Скаф, смутно чувствуя, что его оскорбили, повернулся к дверям.
Мальбейер проводил его взглядом генерала, только что вручившего орден: он
стоял перед столом, гордо выпятив грудь, одна рука заложена за спину,
другая - кулаком на бедре.
ХАЯНИ
Между тем начинался день. Тишину стали прорезать еле слышные телефонные
вызовы, то тут, то там завывали лифты, кто-то, покашливая, мягко шел по
коридору. Возник насморочный курьер с пухлым синим пакетом службы
информации. Мальбейер по своему обыкновению рассыпался перед курьером в
любезностях, замахал руками (Я вам верю! Не буду и проверять!), но
отпустил только после того, как пересчитал и сверил документы с
сопроводительным списком. Срочные подписи он оставил на после обеда, так
как по опыту знал - это самое тихое время в Управлении, а летом и по всему
городу. Жарко, подумал он и взглянул в окно. Среди крыш уже горбатилось
необычно яркое солнце. И тогда он сказал:
- Привет вам, уважаемое светило!
Первые сообщения дали надежду на легкий день. Там была жалоба на
странного продавца ("Пусть ваш сотрудник придет, пусть он только посмотрит
ему в глаза - ведь парень из тех импатов, которых давно стрелять надо!"),
жалоба на мужа ("в третий раз обращаюсь к вам. Вы - моя последняя
надежда"), несколько обычных шизофренических посланий, одним словом,
ничего интересного. Правда, оставалось три телефонных звонка и от них
можно было ожидать любой пакости.
Прослушав первый звонок, Мальбейер зевнул, но после второго
насторожился. Судя по белому цвету карточки, звонок записали всего полчаса
назад. Такая оперативность была абсолютно фантастической для
разболтанного, недоукомплектованного и погребенного под рутиной отдела
информации. Содержание карточки стоило опасений. Некая П. сообщала, что в
квартире над ней происходят странные вещи - по симптомам типичный и очень
тревожный случай запущенного импато. Мальбейер потянулся было к авральному
телефону, однако оставался третий звонок. По сообщению ночного прохожего,
в канализационной системе Римского района скрывался импат, по всей
видимости, неопасный. Дело осложнялось тем, что на оба вызова следовало
реагировать без промедлений, а было утро, самое уязвимое время в системе
скаф-патрулирования, когда одни уже отработали, а другие еще не совсем
проснулись.
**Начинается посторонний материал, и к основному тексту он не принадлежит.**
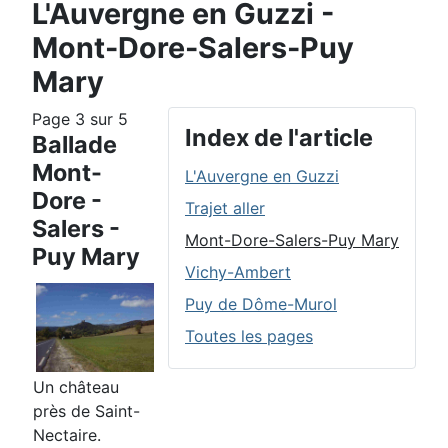
L'Auvergne en Guzzi -
Mont-Dore-Salers-Puy
Mary
Page 3 sur 5
Index de l'article
Ballade
Mont-
L'Auvergne en Guzzi
Dore -
Trajet aller
Salers -
Mont-Dore-Salers-Puy Mary
Puy Mary
Vichy-Ambert
Puy de Dôme-Murol
Toutes les pages
Un château
près de Saint-
Nectaire.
Дежурных групп сразу на все не хватало, оставалось задержать
кого-нибудь из ночной смены, по инструкции имевшей право из-за усталости
не выходить на ответственные операции.
Мальбейер позвонил в дежурный зал и сладким голосом спросил Дайру.
Подошел Хаяни.
- Э-э, видите ли, - смущенно забормотал скаф, - дело в том, что капитан
временно отлучился.
- Ах, как жаль, как жаль, - запричитал Мальбейер. - В таком случае, не
смогли бы вы, дорогой Хаяни, если вам только не трудно, подняться на
минуту ко мне?
- Есть, друг Мальбейер! - отчеканил Хаяни и добавил совершенно
по-штатски. - В сущности, почему бы и нет.
Вот за это Мальбейер не очень любил Хаяни.
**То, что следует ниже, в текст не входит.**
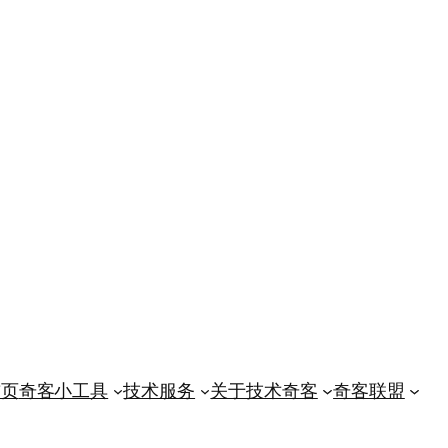
首页
奇客小工具
技术服务
关于技术奇客
奇客联盟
Через десять минут Хаяни снова появился в дежурном зале. Вид у него был
раздосадованный и виноватый. На вопрос Сентаури, что случилось, он развел
руками:
- Надо же, стоило только Дайре уйти, и сразу тревога. И если он не
появится, командую я.
- Ты? - удивился Сентаури и с укоризной посмотрел вверх.
- Я. Сам не понимаю...
- Я ему позвоню, - сказал Сентаури, бросаясь к телефону, под которым в
креслах спали два скафа. Тела их были по-младенчески расслаблены; судя по
грязной и мятой одежде, ночь прошла для них не без приключений.